# Dataset entries:
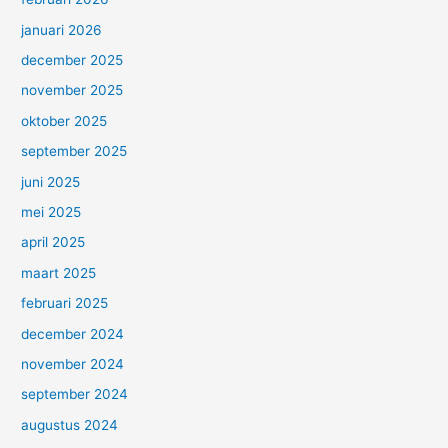
januari 2026
december 2025
november 2025
oktober 2025
september 2025
juni 2025
mei 2025
april 2025
maart 2025
februari 2025
december 2024
november 2024
september 2024
augustus 2024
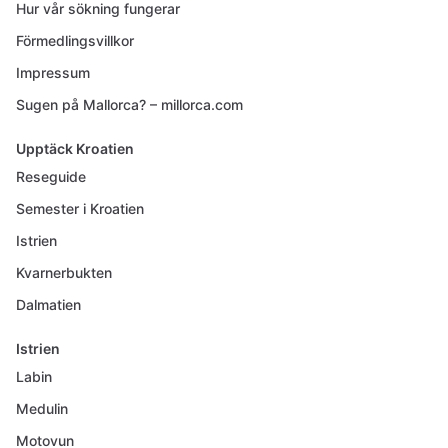
Hur vår sökning fungerar
Förmedlingsvillkor
Impressum
Sugen på Mallorca? – millorca.com
Upptäck Kroatien
Reseguide
Semester i Kroatien
Istrien
Kvarnerbukten
Dalmatien
Istrien
Labin
Medulin
Motovun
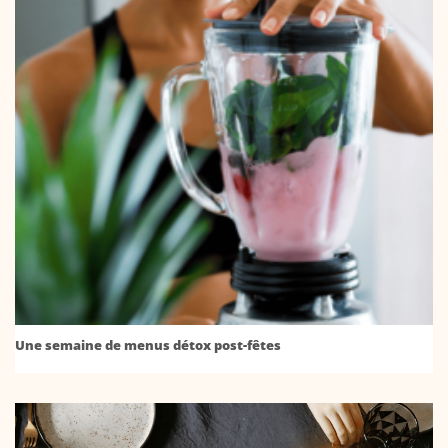
Une semaine de menus détox post-fêtes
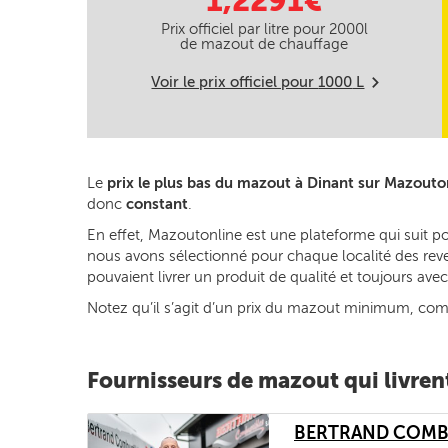
1,2291€
Prix officiel par litre pour
2000
l
de mazout de chauffage
Voir le prix officiel pour
1000
L
m
Le
prix le plus bas du mazout à Dinant sur Mazouto
donc
constant
.
En effet, Mazoutonline est une plateforme qui suit p
nous avons sélectionné pour chaque localité des reven
pouvaient livrer un produit de qualité et toujours av
Notez qu’il s’agit d’un prix du mazout minimum, commun
Fournisseurs de mazout qui livren
BERTRAND COMB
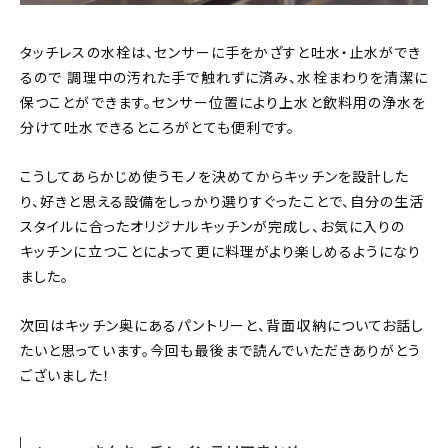
タッチレスの水栓は、センサーに手をかざすと吐水・止水ができ
るので 調理中の汚れた手で触れずに済み、水栓まわりを清潔に
保つことができます。センサー位置により上水と飲料用の浄水を
分けて吐水できるところがとても便利です。
こうしてあらかじめ使うモノを決めてからキッチンを設計した
り、好きと思える設備をしっかり選りすぐったことで、自分の生活
スタイルに合ったオリジナルキッチンが完成し、お気に入りの
キッチンに立つことによって更に料理がより楽しめるようになり
ました。
次回はキッチン奥にあるパントリーと、背面収納についてお話し
たいと思っています。今回も最後まで読んでいただきありがとう
ございました！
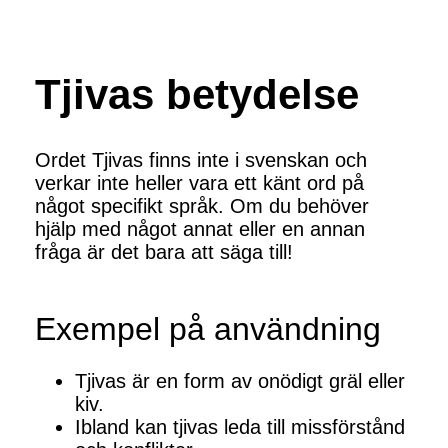
Tjivas betydelse
Ordet Tjivas finns inte i svenskan och
verkar inte heller vara ett känt ord på
något specifikt språk. Om du behöver
hjälp med något annat eller en annan
fråga är det bara att säga till!
Exempel på användning
Tjivas är en form av onödigt gräl eller
kiv.
Ibland kan tjivas leda till missförstånd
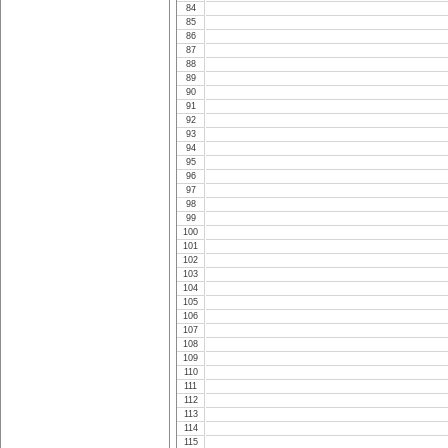
84
85
86
87
88
89
90
91
92
93
94
95
96
97
98
99
100
101
102
103
104
105
106
107
108
109
110
111
112
113
114
115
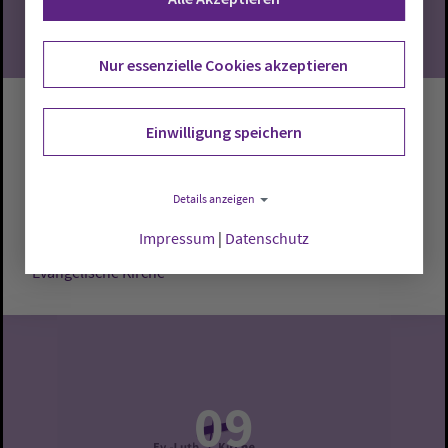
Nur essenzielle Cookies akzeptieren
Gottesdienst
Einwilligung speichern
Cloppenburg:
Evangelische Kirche
Pastor Andreas
Details anzeigen
Pauly
Impressum
|
Datenschutz
Sonntag, 9.8.2026, 10 Uhr
Evangelische Kirche
09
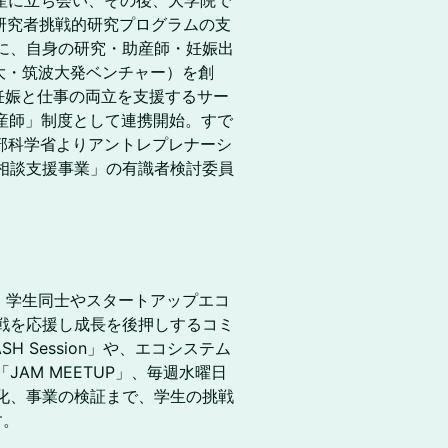
産に立ち会い、その後、大学院で
研究者挑戦的研究プログラムの支
に、自身の研究・助産師・妊娠出
葉大・筑波大発ベンチャー）を創
妊娠と仕事の両立を支援するサー
助産師」制度として連携開始。すで
部科学省よりアントレプレナーシ
相談支援事業」の有識者検討委員
を拠点に、学生同士やスタートアップエコ
戦を応援し成長を後押しするコミ
H Session」や、エコシステム
AM MEETUP」、毎週水曜日
化、事業の検証まで、学生の挑戦
す。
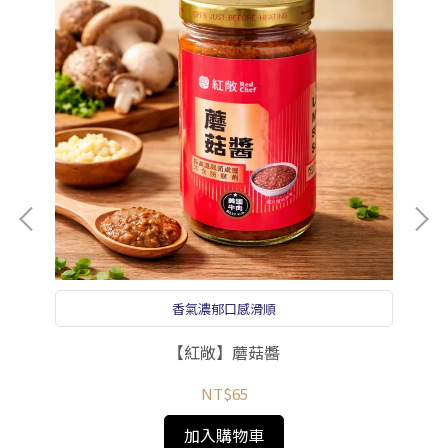
香氣濃郁口感滑順
【紅敞】蘑菇醬
NT$65
加入購物車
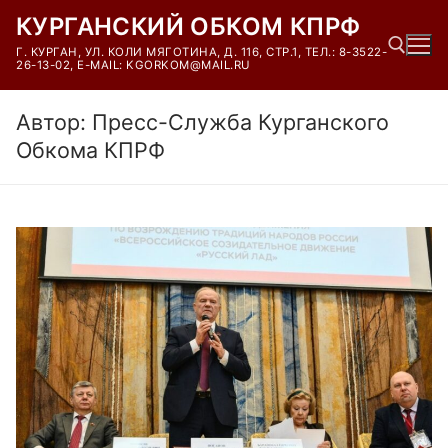
Перейти
КУРГАНСКИЙ ОБКОМ КПРФ
к
Г. КУРГАН, УЛ. КОЛИ МЯГОТИНА, Д. 116, СТР.1, ТЕЛ.: 8-3522-
содержимому
26-13-02, E-MAIL: KGORKOM@MAIL.RU
Автор:
Пресс-Служба Курганского
Найти:
Обкома КПРФ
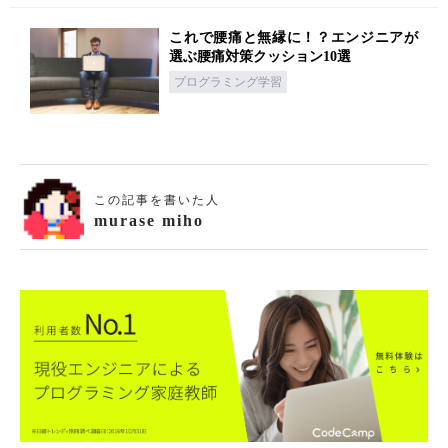
これで腰痛と無縁に！？エンジニアが
選ぶ腰痛対策クッション10選
プログラミング学習
この記事を書いた人
murase miho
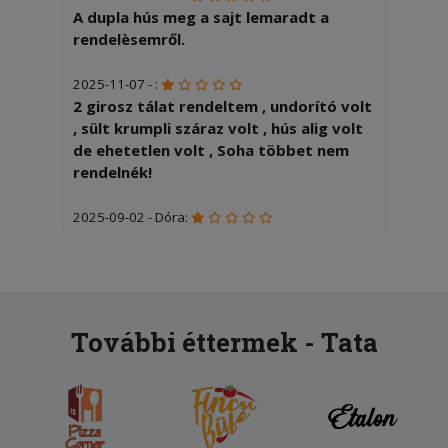
A dupla hús meg a sajt lemaradt a
rendelèsemről.
2025-11-07 - :
2 girosz tálat rendeltem , undorító volt
, sült krumpli száraz volt , hús alig volt
de ehetetlen volt , Soha többet nem
rendelnék!
2025-09-02 - Dóra:
Rossz rendelést kaptunk. Beértünk a
házba, kinyitottuk a dobozt, láttuk,
hogy olyan feltét van a pizzán amit nem
kértünk, próbáltuk hívni a futárt, hátha
csak keveredés, de a telefonja ki volt
További éttermek - Tata
kapcsolva. Az étterem sem vette fel,
mert közben zárás volt...
2025-07-07 - Helga:
A gyros ehetetlen volt,a pizza korom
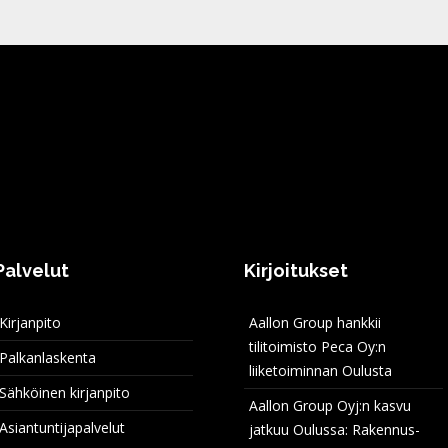
Palvelut
Kirjoitukset
Kirjanpito
Aallon Group hankkii
tilitoimisto Peca Oy:n
Palkanlaskenta
liiketoiminnan Oulusta
Sähköinen kirjanpito
Aallon Group Oyj:n kasvu
Asiantuntijapalvelut
jatkuu Oulussa: Rakennus-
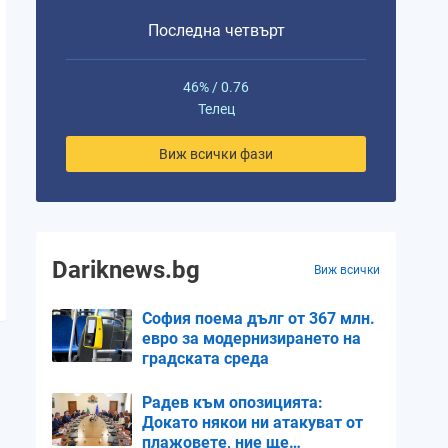
Последна четвърт
46% / 0.76
Телец
Виж всички фази
Dariknews.bg
Виж всички
София поема дълг от 367 млн.
евро за модернизирането на
градската среда
Радев към опозицията:
Докато някои ни атакуват от
плажовете, ние ще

# EXERCISE INSTRUCTIONS:
Print out every entry above without changing a word, and leave out the pictures.

# TASK RESULT:
januari 2026
december 2025
november 2025
oktober 2025
september 2025
juni 2025
mei 2025
april 2025
maart 2025
februari 2025
december 2024
november 2024
september 2024
augustus 2024
Hur vår sökning fungerar
Förmedlingsvillkor
Impressum
Sugen på Mallorca? – millorca.com
Upptäck Kroatien
Reseguide
Semester i Kroatien
Istrien
Kvarnerbukten
Dalmatien
Istrien
Labin
Medulin
Motovun
Une semaine de menus détox post-fêtes
1,2291€
Prix officiel par litre pour
2000
l
de mazout de chauffage
Voir le prix officiel pour
1000
L
m
Le
prix le plus bas du mazout à Dinant sur Mazouto
donc
constant
.
En effet, Mazoutonline est une plateforme qui suit p
nous avons sélectionné pour chaque localité des reven
pouvaient livrer un produit de qualité et toujours av
Notez qu’il s’agit d’un prix du mazout minimum, commun
Fournisseurs de mazout qui livren
BERTRAND COMB
タッチレスの水栓は、センサーに手をかざすと吐水・止水ができ
るので 調理中の汚れた手で触れずに済み、水栓まわりを清潔に
保つことができます。センサー位置により上水と飲料用の浄水を
分けて吐水できるところがとても便利です。
こうしてあらかじめ使うモノを決めてからキッチンを設計した
り、好きと思える設備をしっかり選りすぐったことで、自分の生活
スタイルに合ったオリジナルキッチンが完成し、お気に入りの
キッチンに立つことによって更に料理がより楽しめるようになり
ました。
次回はキッチン奥にあるパントリーと、背面収納についてお話し
たいと思っています。今回も最後まで読んでいただきありがとう
ございました！
Tjivas betydelse
Ordet Tjivas finns inte i svenskan och
verkar inte heller vara ett känt ord på
något specifikt språk. Om du behöver
hjälp med något annat eller en annan
fråga är det bara att säga till!
Exempel på användning
Tjivas är en form av onödigt gräl eller
kiv.
Ibland kan tjivas leda till missförstånd
84
85
86
87
88
89
90
91
92
93
94
95
96
97
98
99
100
101
102
103
104
105
106
107
108
109
110
111
112
113
114
115
Nur essenzielle Cookies akzeptieren
Gottesdienst
Einwilligung speichern
Cloppenburg:
Evangelische Kirche
Pastor Andreas
Details anzeigen
Pauly
Impressum
|
Datenschutz
Sonntag, 9.8.2026, 10 Uhr
Evangelische Kirche
09
産に立ち会い、その後、大学院で
研究者挑戦的研究プログラムの支
に、自身の研究・助産師・妊娠出
葉大・筑波大発ベンチャー）を創
妊娠と仕事の両立を支援するサー
助産師」制度として連携開始。すで
部科学省よりアントレプレナーシ
相談支援事業」の有識者検討委員
を拠点に、学生同士やスタートアップエコ
戦を応援し成長を後押しするコミ
H Session」や、エコシステム
AM MEETUP」、毎週水曜日
化、事業の検証まで、学生の挑戦
す。
香氣濃郁口感滑順
【紅敞】蘑菇醬
NT$65
加入購物車
Перейти
КУРГАНСКИЙ ОБКОМ КПРФ
к
Г. КУРГАН, УЛ. КОЛИ МЯГОТИНА, Д. 116, СТР.1, ТЕЛ.: 8-3522-
содержимому
26-13-02, E-MAIL: KGORKOM@MAIL.RU
Автор:
Пресс-Служба Курганского
Найти:
Обкома КПРФ
これで腰痛と無縁に！？エンジニアが
選ぶ腰痛対策クッション10選
プログラミング学習
この記事を書いた人
murase miho
A dupla hús meg a sajt lemaradt a
rendelèsemről.
2025-11-07 - :
2 girosz tálat rendeltem , undorító volt
, sült krumpli száraz volt , hús alig volt
de ehetetlen volt , Soha többet nem
rendelnék!
2025-09-02 - Dóra:
Rossz rendelést kaptunk. Beértünk a
házba, kinyitottuk a dobozt, láttuk,
hogy olyan feltét van a pizzán amit nem
kértünk, próbáltuk hívni a futárt, hátha
csak keveredés, de a telefonja ki volt
További éttermek - Tata
kapcsolva. Az étterem sem vette fel,
mert közben zárás volt...
2025-07-07 - Helga:
A gyros ehetetlen volt,a pizza korom
Palvelut
Kirjoitukset
Kirjanpito
Aallon Group hankkii
tilitoimisto Peca Oy:n
Palkanlaskenta
liiketoiminnan Oulusta
Sähköinen kirjanpito
Aallon Group Oyj:n kasvu
Asiantuntijapalvelut
jatkuu Oulussa: Rakennus-
Последна четвърт
46% / 0.76
Телец
Виж всички фази
Dariknews.bg
Виж всички
София поема дълг от 367 млн.
евро за модернизирането на
градската среда
Радев към опозицията:
Докато някои ни атакуват от
плажовете, ние ще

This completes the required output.